The series emerged from this personal essay Sharman published in 2020, "What being queer taught me about death."
As Sharman explains, "To me, queering death is part of a larger liberatory project aimed at transforming the conditions that inequitably cut short queer and trans people's lives, while simultaneously working to create the conditions under which more of us can die as queerly as we live." Check out the full interview with Sharman.
"Xtra is an online magazine and community platform covering LGBTQ2S+ culture, politics, and health. We aim to break boundaries, think outside of binaries, and build bridges within our communities and beyond."
Click here for the second installment of the six-part series, "We have the power to reimagine how we die and how we mourn." The third essay, "How to queer your end-of-life planning," is available here.

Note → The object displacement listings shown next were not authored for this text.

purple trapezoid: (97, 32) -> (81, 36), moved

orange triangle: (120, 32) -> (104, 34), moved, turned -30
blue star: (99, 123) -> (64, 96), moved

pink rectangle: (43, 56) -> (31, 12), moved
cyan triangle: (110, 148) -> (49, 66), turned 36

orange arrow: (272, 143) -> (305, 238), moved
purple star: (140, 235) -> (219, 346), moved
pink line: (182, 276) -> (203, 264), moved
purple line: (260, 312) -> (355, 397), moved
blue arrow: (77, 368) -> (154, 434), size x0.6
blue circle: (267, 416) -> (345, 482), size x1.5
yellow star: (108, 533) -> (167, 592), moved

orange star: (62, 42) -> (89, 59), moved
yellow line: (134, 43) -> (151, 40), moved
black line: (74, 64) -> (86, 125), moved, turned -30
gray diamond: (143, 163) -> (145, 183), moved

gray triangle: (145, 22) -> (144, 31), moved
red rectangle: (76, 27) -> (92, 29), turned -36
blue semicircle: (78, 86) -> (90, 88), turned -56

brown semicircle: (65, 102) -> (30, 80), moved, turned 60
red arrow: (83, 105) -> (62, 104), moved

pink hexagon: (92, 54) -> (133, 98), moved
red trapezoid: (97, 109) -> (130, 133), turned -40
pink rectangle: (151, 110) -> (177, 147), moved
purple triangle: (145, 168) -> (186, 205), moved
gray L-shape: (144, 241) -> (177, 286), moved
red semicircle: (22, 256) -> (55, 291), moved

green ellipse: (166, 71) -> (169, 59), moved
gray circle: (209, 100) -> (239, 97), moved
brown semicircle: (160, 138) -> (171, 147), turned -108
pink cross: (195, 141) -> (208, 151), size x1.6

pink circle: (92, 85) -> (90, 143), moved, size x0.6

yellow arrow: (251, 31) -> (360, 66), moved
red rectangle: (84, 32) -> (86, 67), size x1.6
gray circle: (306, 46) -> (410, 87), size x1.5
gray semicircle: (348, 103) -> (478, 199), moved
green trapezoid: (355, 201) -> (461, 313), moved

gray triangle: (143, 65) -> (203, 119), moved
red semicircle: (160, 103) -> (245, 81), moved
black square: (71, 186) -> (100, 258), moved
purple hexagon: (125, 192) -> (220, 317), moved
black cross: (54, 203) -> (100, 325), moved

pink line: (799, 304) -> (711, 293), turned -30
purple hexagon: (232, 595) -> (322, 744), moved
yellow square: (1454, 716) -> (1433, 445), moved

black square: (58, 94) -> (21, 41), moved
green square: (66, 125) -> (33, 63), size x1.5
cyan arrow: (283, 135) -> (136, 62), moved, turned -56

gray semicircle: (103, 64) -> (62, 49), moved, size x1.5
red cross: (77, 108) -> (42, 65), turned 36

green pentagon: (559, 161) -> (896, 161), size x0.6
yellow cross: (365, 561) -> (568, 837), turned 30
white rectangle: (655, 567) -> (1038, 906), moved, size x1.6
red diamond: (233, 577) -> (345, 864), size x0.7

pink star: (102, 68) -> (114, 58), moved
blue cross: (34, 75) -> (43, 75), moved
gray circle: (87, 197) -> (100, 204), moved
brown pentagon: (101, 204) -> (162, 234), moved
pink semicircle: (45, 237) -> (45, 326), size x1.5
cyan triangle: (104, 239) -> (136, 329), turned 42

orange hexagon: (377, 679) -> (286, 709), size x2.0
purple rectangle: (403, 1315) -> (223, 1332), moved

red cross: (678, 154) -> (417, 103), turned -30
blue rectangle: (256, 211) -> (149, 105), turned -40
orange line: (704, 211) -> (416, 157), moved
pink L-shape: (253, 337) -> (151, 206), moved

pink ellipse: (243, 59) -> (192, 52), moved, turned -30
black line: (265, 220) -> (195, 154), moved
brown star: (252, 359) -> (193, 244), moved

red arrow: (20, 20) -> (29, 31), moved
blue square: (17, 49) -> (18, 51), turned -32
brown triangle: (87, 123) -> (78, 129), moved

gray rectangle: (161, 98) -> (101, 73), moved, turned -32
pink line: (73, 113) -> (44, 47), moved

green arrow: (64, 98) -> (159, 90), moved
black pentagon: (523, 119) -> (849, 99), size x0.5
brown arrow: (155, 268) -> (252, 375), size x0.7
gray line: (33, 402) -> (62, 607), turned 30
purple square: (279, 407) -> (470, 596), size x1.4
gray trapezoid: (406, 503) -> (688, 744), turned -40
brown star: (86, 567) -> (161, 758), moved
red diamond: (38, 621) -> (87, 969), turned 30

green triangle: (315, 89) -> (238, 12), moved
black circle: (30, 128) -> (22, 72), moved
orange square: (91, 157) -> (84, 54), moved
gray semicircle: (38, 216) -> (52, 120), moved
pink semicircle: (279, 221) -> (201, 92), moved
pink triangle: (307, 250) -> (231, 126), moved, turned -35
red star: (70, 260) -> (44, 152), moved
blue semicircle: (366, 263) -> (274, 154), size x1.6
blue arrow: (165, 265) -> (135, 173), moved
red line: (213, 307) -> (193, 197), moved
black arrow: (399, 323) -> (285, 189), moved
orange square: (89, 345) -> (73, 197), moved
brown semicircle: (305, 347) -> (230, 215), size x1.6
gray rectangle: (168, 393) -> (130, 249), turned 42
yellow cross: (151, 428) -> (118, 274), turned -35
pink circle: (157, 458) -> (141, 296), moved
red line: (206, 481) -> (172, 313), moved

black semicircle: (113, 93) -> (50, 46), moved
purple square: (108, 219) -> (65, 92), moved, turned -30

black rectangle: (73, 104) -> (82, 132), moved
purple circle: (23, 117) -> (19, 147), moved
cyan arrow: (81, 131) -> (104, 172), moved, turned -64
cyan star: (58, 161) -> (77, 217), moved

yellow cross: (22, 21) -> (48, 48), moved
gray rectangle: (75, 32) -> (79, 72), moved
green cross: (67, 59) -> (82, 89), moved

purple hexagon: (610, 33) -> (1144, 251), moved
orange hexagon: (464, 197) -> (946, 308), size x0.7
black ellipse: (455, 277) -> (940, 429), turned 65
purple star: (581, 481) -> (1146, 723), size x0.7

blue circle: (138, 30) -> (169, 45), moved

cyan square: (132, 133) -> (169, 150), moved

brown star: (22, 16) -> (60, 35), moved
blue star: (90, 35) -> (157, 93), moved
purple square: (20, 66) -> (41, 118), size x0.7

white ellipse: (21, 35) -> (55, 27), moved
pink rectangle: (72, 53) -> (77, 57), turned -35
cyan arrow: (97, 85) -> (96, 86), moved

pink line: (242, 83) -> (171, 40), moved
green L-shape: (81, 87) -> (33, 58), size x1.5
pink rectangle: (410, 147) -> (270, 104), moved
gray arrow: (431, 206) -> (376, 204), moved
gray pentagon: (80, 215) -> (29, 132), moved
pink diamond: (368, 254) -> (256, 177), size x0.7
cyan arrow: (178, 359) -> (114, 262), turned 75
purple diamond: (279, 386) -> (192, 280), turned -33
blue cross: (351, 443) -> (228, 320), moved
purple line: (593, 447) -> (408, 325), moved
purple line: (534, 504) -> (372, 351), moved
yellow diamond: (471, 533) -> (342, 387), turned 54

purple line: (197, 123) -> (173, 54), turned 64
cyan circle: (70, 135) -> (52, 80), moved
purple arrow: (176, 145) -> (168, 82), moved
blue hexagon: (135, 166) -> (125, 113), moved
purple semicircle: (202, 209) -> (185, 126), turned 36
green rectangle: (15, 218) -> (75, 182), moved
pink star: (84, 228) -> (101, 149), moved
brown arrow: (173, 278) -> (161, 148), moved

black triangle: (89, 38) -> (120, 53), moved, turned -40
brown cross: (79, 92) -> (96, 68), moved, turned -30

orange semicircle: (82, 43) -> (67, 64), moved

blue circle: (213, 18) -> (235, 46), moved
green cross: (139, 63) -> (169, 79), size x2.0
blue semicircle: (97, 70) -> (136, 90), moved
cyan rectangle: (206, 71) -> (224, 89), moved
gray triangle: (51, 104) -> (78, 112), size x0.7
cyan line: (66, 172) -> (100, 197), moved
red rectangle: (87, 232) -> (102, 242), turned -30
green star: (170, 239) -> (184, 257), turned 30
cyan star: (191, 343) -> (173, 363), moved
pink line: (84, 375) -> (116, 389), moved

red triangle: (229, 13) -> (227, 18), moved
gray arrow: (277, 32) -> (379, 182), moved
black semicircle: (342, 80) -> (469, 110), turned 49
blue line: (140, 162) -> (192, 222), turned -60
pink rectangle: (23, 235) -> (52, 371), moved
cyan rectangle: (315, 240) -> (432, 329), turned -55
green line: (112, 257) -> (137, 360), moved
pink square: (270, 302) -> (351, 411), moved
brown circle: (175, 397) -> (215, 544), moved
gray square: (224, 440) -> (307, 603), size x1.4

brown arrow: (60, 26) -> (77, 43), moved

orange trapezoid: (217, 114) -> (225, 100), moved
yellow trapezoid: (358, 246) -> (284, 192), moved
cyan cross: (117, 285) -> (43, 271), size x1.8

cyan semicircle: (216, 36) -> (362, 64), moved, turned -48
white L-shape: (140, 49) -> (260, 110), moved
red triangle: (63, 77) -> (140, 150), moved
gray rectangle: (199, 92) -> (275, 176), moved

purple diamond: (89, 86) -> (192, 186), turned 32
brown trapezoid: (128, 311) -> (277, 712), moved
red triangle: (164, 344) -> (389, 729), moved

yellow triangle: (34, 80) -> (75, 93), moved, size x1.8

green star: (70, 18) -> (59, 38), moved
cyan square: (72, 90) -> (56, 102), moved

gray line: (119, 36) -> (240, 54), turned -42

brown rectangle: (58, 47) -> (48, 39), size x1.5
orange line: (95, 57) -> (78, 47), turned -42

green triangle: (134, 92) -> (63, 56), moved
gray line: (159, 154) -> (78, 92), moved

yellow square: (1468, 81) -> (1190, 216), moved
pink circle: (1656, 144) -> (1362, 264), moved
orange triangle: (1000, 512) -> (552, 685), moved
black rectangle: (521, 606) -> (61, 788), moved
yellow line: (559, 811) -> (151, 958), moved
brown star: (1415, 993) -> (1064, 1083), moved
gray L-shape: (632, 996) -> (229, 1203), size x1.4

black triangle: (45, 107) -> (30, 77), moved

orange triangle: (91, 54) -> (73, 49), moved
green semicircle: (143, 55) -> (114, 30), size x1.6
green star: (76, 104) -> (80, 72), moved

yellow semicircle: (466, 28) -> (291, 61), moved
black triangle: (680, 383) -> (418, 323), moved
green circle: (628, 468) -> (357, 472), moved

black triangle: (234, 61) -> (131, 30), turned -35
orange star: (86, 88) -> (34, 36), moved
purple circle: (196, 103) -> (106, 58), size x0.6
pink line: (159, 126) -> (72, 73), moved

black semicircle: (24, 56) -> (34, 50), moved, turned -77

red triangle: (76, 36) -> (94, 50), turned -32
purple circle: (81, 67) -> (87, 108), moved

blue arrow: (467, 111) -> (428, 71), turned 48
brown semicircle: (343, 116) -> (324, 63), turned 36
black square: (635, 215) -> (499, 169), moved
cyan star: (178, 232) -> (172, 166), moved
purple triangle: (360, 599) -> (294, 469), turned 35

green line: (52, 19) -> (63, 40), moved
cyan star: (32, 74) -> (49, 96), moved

Writer, strategies, speaker, and lgbtq+ health advocate, Sharman is most recently the editor of The Care We Dream Of: Liberatory and Transformative Approaches to LGBTQ+ Health from Arsenal Press.
"The Care We Dream Of is not quite an essay collection, and not quite an anthology. Instead, it's a hybrid kind of book that weaves together the author's essays on topics like queering health and healing, transforming the health system, kinship, aging, and death, alongside stories, poetry and non-fiction pieces."
What I appreciate about this hybrid book are the questions that guide the creative and courageously critical writing within: "What if you could trust in getting the health care you need in ways that felt good and helped you thrive? What if the health system honoured and valued queer and trans people's lives, bodies, and expertise? What if LGBTQ+ communities led and organized our own health care as a form of mutual aid? What if every aspect of our health care was rooted in a commitment to our healing, pleasure, and liberation?"